◆ **Excerpt**:
----------
The Bourne shell command line can have options like -e (exit if any command returns non-zero status). It can also have other arguments; these are passed to shell scripts. You can set new command-line parameters while you're typing interactive commands (at a shell prompt) or in a shell script.

To reset the command-line parameters, just type set followed by the new parameters. So, for example, to ask the shell to show expanded versions of command lines after you type them, set the -v (verbose) option (8.17):

$ set -v
$ mail $group1 < message
mail andy ellen heather steve wilma < message
$ mail $group2 < message
mail [email protected] [email protected] [email protected] < message
$ set +v

Typing set +v cancels the v option on many Bourne shells.

You can put filenames or any other strings in the command-line parameters interactively or from a shell script. That's handy for storing and parsing the output of a UNIX command with backquotes (9.16). For example, you can get a list of all logged-in users from the parameters $1, $2, and so on. Use users if your system has it. Otherwise, use who (51.4)- and cut (35.14) to strip off everything but the usernames:


for 


$ set `users`
$ set `who | cut -c1-8`
$ for u
> do
> ...do something with each user ($u)...
> done

You can save the original parameters in another variable and reset them later:

oldparms="$*"
set something new
    ...use new settings...
set $oldparms

If the first parameter you set starts with a dash, like -e, the shell will treat it as its own option instead of as a string to put into the command-line parameters. To avoid this, use -- (two dashes) as the first argument to set. In this example, $1 gets -e, and the filenames expanded from the wildcard pattern go into $2, $3, etc.:

set -- -e file*

Because the shell parses and scans the new parameters before it stores them, wildcards (15.2) and other special characters (8.19) will be interpreted - watch your quoting (8.14). You can take advantage of this to parse lines of text into pieces that aren't separated with the usual spaces and TABs - for instance, a line from a database with colon-separated fields - by setting the IFS (35.21) variable before the set command.

If you want to save any special quoting on the original command line, be careful; the quoting will be lost unless you're clever. For example, if $1 used to be John Smith, it'll be split after it's restored: $1 will have John and $2 will be Smith. A better solution might be to use a subshell (13.7) for the part of the script where you need to reset the command-line parameters:

# reset command-line parameters during subshell only:
(set some new parameters
   ...do something with new parameters...
)
# original parameters aren't affected from here on...

One last note: set won't set $0, the name of the script file.
----------
◆ **Data section**:
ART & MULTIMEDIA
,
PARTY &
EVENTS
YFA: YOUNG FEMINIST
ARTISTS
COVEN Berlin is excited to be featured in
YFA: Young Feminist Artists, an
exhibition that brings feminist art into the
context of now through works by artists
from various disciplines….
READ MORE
----------
◆ **Problem description**:
Answer these questions from the excerpt on Bourne shell command-line parameters:
1. What does the -e option make the shell do?
2. What should be given as the first argument to set when the first new parameter starts with a dash?
3. Which parameter will set not set?
The rows play no part in this and can be set aside.

◆ **Response below**:
1. It makes the shell exit if any command returns a non-zero status.
2. Two dashes (--).
3. $0, the name of the script file.